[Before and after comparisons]
---+---

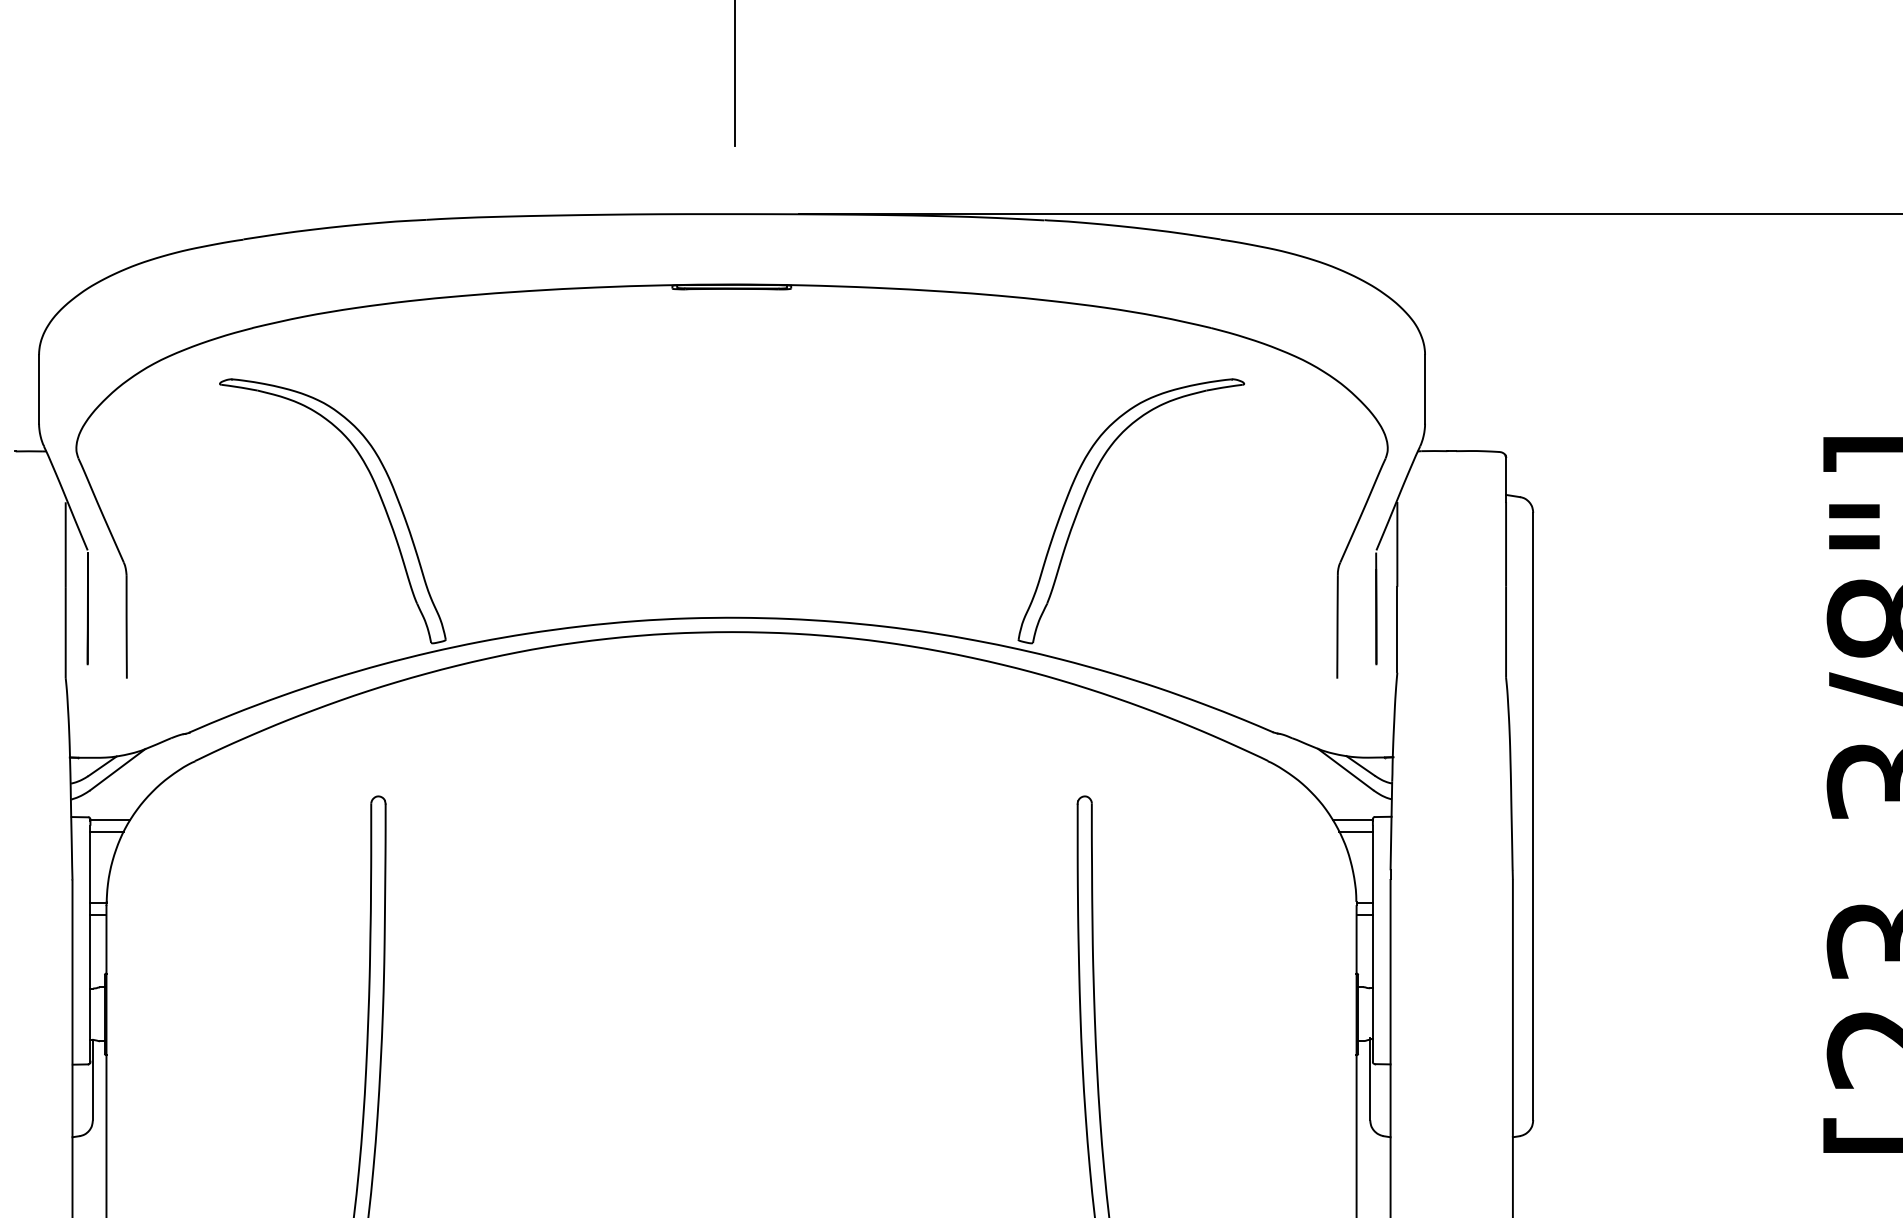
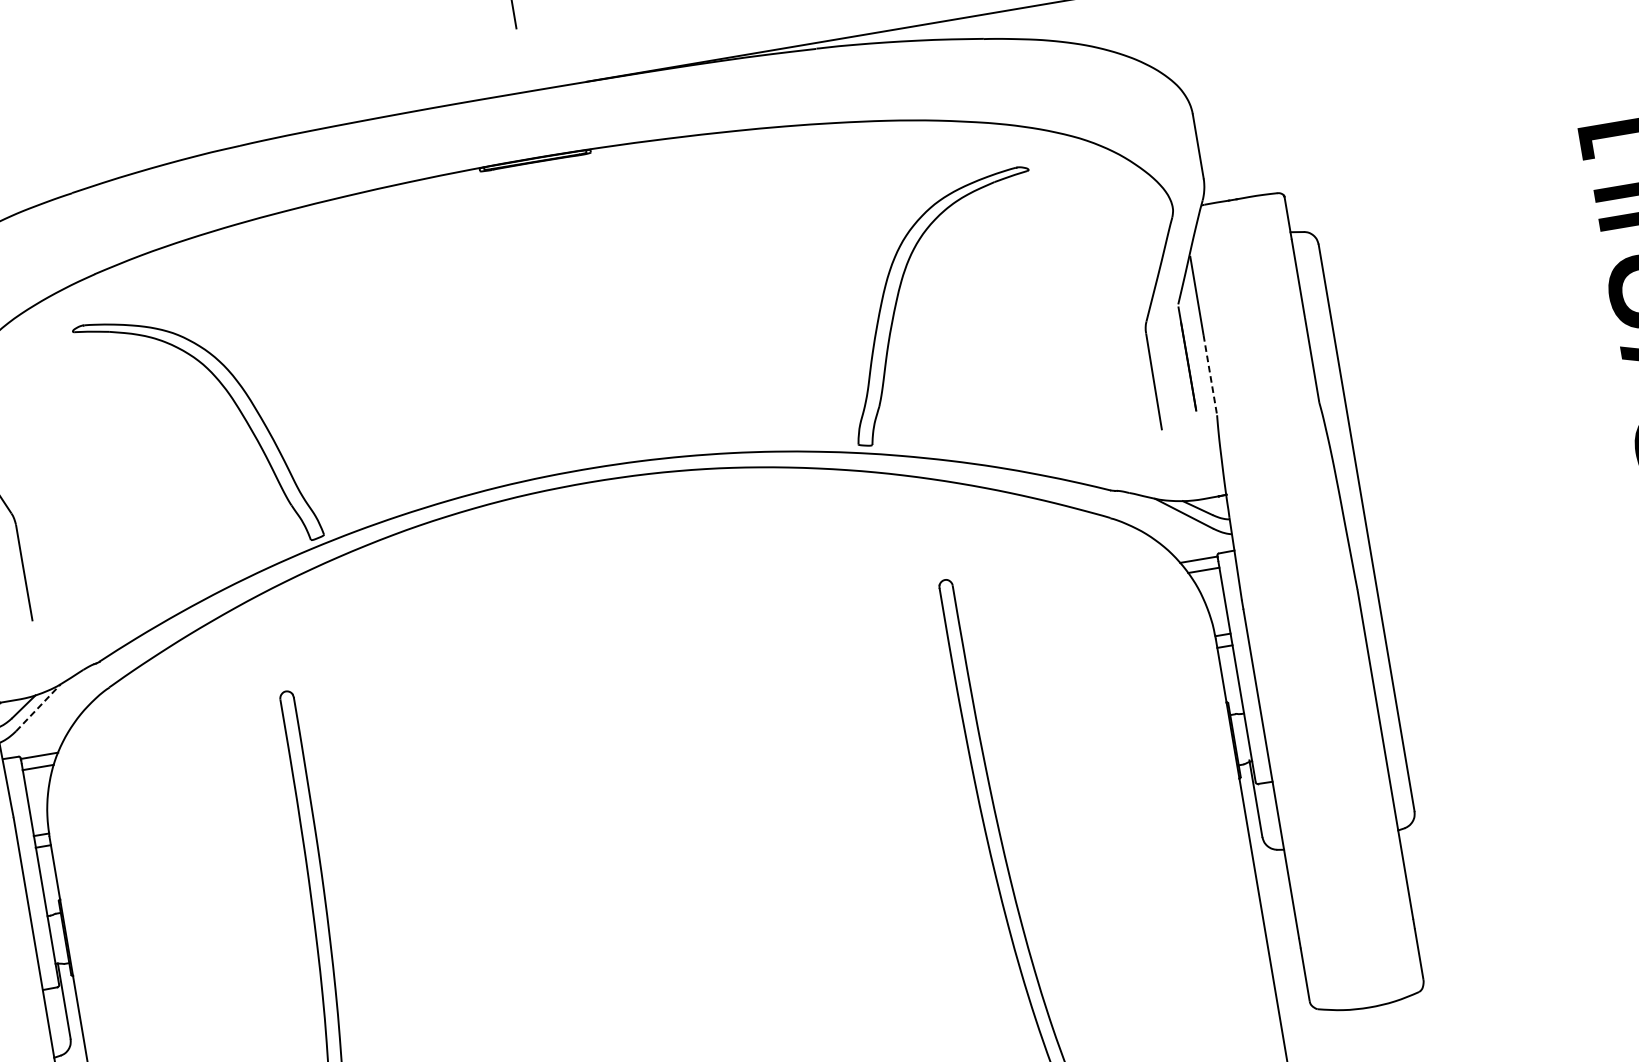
line: (1397, 629) -> (1210, 374), solid -> dashed
line: (118, 769) -> (39, 707), solid -> dashed

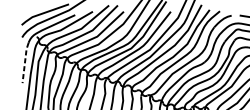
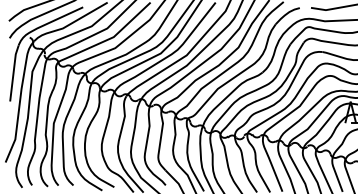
line: (24, 62) -> (13, 73), dashed -> solid

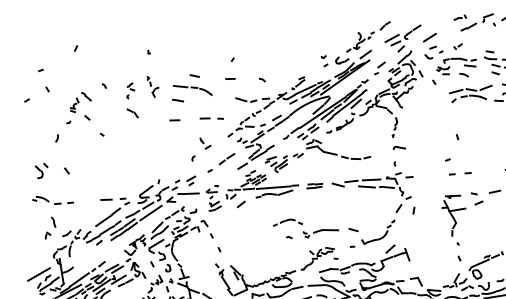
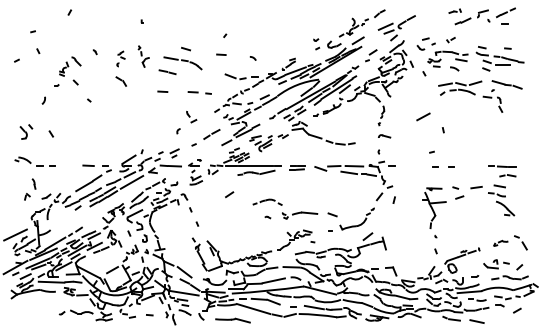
line: (429, 37) -> (423, 116), moved
part: (178, 100) -> (167, 72), size x1.6
line: (241, 204) -> (229, 194), moved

---+---

What needs to be done - Every entry is to be reproduced word for word, and no image is carried over.

Task result -
line: (1397, 629) -> (1210, 374), solid -> dashed
line: (118, 769) -> (39, 707), solid -> dashed

line: (24, 62) -> (13, 73), dashed -> solid

line: (429, 37) -> (423, 116), moved
part: (178, 100) -> (167, 72), size x1.6
line: (241, 204) -> (229, 194), moved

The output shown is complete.